See from a bike
“It is curious that with the advent of the automobile and the airplane, the bicycle is still with us. Perhaps people like the world they can see from a bike…without leaving behind clouds of choking exhaust, without leaving behind so much as a footstep.”
— Gurdon S. Leete
While I was in Oxford, I found myself snapping photo after photo of the bicycles that were parked all over the city. They added spots of color to the stone walls, injecting a whimsical element into what could have been an intimidating fortress of hard work, tradition, decorum and regulation. Each one looked prettier to me than the one before.
I haven’t ridden a bicycle for years, but I did have one that I rode frequently between 1990 and 1996, while we lived on the central coast of California and in Hawaii. I never learned to ride a ten speed or even a three speed, and when I requested a bike for Christmas, I told Mama it would have to be the old-fashioned kind like the one I rode as a child. It took her a long time to find one that could be delivered to our home in California, but she managed to do it, and soon I was riding through the gentle hills of our lovely neighborhood.
People often asked me why I would want to ride a bike like that, but I was afraid of a faster one, and I didn’t mind that it took more work. Riding more slowly was fine with me; the views were better that way. The only thing I didn’t love about it was wearing the helmet that nobody had realized was a necessary precaution when I was a kid.
Once in awhile, in Hawaii, I would ride the three miles or so to the beach on base, just to see the ocean and spend a few minutes there before heading back home. The way home often seemed quite long, and many years later I would have vague dreams about riding home from the beach for an impossibly long distance (maybe twenty miles or more, in the crazy illogical landscape of sleep).

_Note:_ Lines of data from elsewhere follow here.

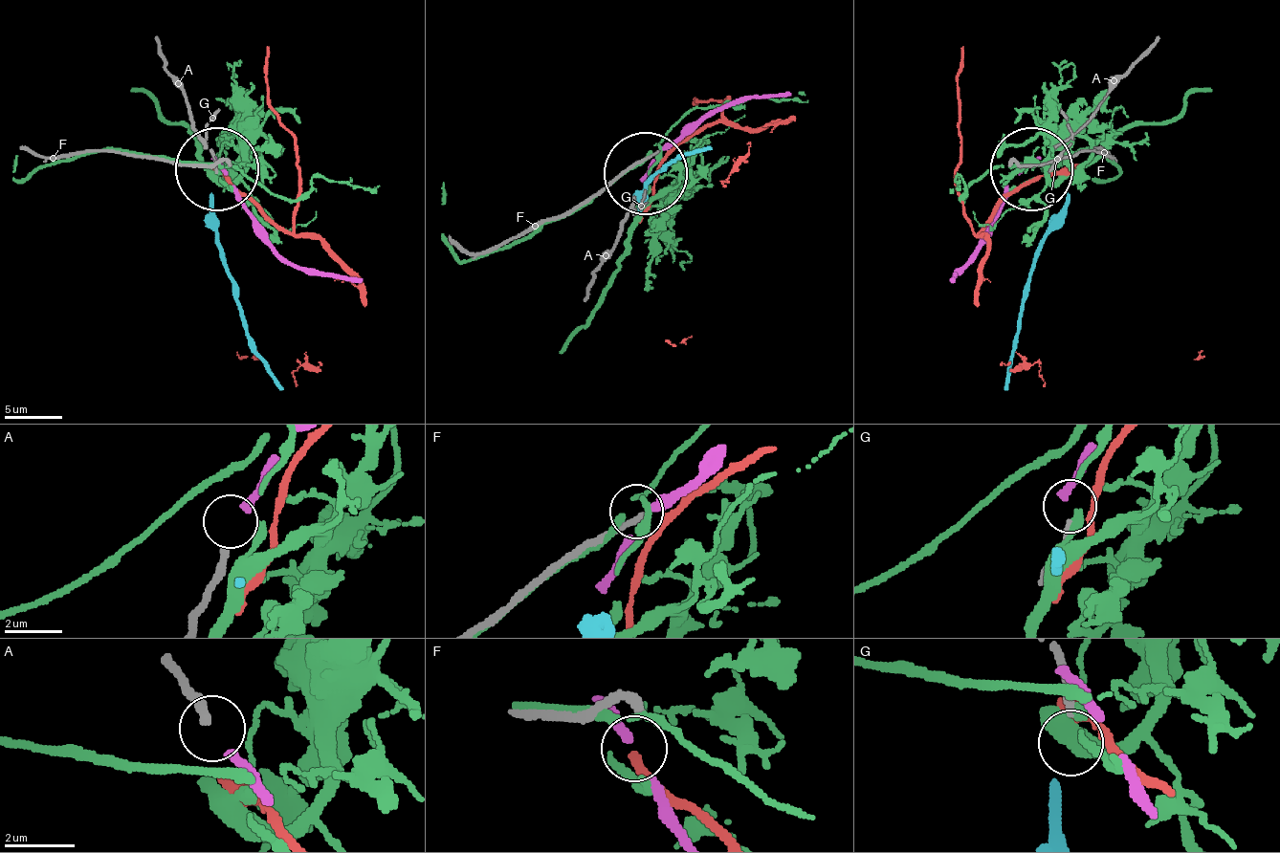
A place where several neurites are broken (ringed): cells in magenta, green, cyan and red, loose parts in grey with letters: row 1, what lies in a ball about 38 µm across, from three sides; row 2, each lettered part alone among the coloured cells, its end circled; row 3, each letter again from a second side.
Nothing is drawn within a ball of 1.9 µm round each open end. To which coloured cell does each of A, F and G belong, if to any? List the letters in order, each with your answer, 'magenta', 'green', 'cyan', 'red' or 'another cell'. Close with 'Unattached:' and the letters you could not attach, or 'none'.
A: another cell
F: another cell
G: another cell
Unattached: A, F, G

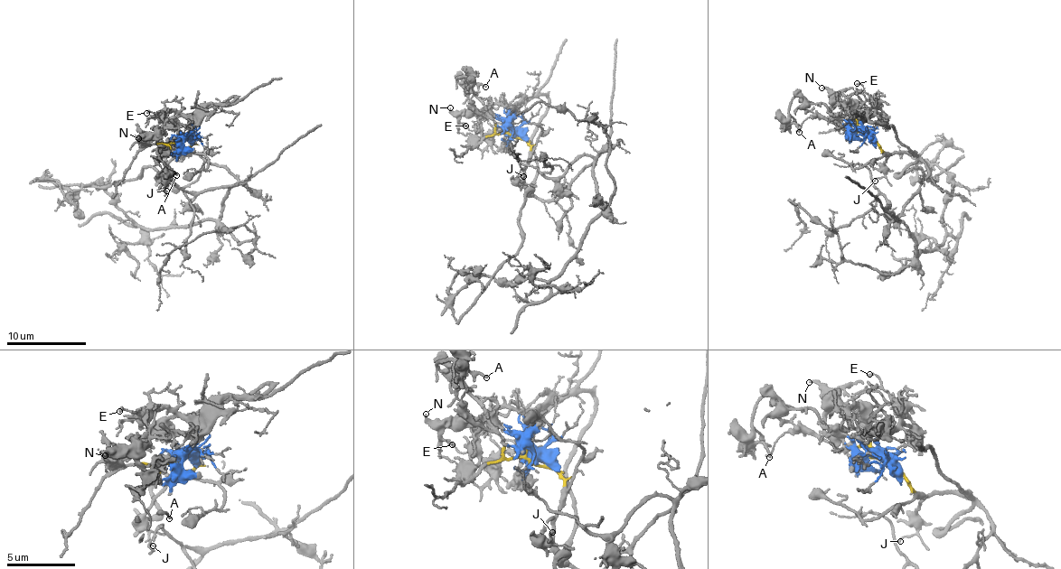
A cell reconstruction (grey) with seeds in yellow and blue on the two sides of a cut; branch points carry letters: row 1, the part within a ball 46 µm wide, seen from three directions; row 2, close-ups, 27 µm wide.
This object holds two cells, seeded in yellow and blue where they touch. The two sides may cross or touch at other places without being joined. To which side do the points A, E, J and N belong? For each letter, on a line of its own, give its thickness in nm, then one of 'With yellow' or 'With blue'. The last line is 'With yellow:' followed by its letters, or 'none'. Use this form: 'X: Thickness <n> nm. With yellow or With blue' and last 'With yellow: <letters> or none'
A: Thickness 130 nm. With blue
E: Thickness 140 nm. With blue
J: Thickness 90 nm. With yellow
N: Thickness 240 nm. With blue
With yellow: J

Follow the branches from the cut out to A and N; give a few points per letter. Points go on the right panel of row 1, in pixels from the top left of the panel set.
A: (867, 135), (851, 129), (821, 104), (797, 97), (793, 100), (789, 115), (799, 132)
N: (867, 135), (843, 123), (840, 105), (830, 92), (821, 88)

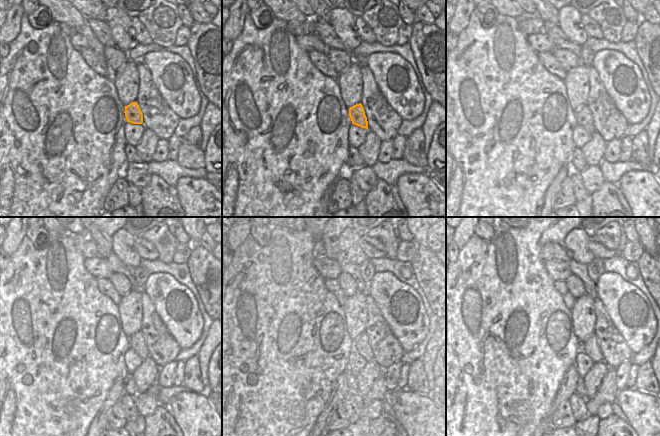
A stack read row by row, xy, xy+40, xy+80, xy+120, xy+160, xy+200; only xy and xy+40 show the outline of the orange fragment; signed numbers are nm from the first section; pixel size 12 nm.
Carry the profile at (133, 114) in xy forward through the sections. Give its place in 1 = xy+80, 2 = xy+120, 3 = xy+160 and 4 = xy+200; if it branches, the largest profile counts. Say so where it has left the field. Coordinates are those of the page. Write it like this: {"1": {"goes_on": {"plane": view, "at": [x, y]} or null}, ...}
{"1": {"goes_on": {"plane": "xy+80", "at": [583, 114]}}, "2": {"goes_on": {"plane": "xy+120", "at": [137, 342]}}, "3": {"goes_on": {"plane": "xy+160", "at": [361, 344]}}, "4": {"goes_on": {"plane": "xy+200", "at": [590, 347]}}}

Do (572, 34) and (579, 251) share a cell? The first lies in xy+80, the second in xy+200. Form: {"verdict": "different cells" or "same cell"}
{"verdict": "same cell"}

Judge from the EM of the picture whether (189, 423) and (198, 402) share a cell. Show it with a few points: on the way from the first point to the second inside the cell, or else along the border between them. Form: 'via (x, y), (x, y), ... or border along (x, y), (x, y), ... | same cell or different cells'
via (194, 418), (195, 407) | same cell

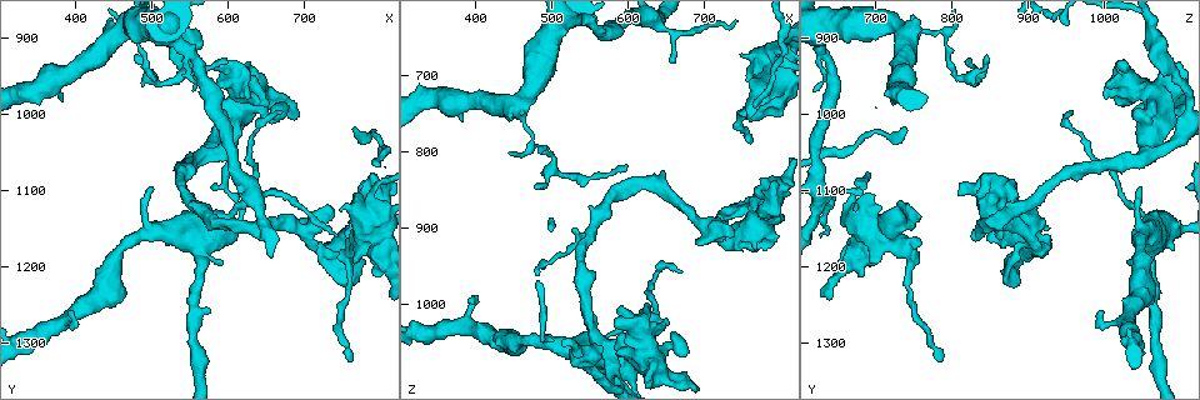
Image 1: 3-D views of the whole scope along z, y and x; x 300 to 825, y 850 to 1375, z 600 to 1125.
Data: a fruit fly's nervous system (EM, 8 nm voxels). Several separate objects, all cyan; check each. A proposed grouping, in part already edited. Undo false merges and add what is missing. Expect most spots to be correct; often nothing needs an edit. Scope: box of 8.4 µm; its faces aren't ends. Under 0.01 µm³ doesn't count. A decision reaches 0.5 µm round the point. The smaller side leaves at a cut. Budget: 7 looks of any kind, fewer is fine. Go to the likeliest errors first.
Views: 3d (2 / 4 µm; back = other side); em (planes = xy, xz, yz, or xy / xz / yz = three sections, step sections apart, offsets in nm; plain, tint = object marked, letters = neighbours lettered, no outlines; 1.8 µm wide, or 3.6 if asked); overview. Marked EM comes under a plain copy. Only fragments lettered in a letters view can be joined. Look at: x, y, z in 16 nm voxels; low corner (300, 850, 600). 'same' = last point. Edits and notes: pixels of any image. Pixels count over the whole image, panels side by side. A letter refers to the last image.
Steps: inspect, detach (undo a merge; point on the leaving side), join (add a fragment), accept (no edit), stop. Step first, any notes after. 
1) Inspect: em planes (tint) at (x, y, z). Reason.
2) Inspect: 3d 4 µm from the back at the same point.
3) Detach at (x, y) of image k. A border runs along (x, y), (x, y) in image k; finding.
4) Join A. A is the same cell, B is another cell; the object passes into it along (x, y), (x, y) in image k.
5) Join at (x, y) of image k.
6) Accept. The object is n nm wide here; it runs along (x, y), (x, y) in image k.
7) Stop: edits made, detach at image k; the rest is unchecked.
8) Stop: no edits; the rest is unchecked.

Inspect: em xy step 8 (letters) at (650, 985, 1020). An open end.

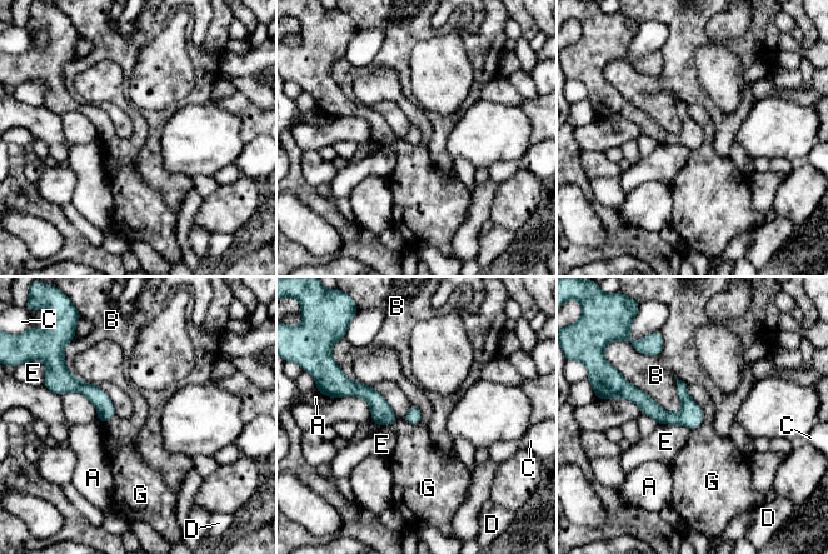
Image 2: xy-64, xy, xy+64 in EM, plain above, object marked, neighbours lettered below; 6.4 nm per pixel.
Inspect: em planes (letters) at the same point.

Sometimes in the dreams it would be getting dark, and I would be asking myself “why on earth did I ride so far on this bike?” and feeling fearful that I would not make it back.
I don’t remember ever feeling that way in real life, and even in the dreams, my distress at the distance I was traveling felt more like the sorrow of moving farther and farther away from a past I had loved, without quite knowing what might lie ahead. Now, of course, I remember those dreams with a confirming sadness that my anxiety about the future– if that is what haunted my sleep– turned out to be quite reasonable.
Yet bikes are still happy things to me. I don’t plan to ride one ever again, but I love the sight of them. Maybe I should get an old brightly-colored bike that nobody wants to ride anymore, and use it for a garden decoration. Or maybe I’ll just make a photo collage of all the Oxford bikes I captured in digital and mental pictures.
Did you (or do you) ever ride a bike? Please tell us what you love about it.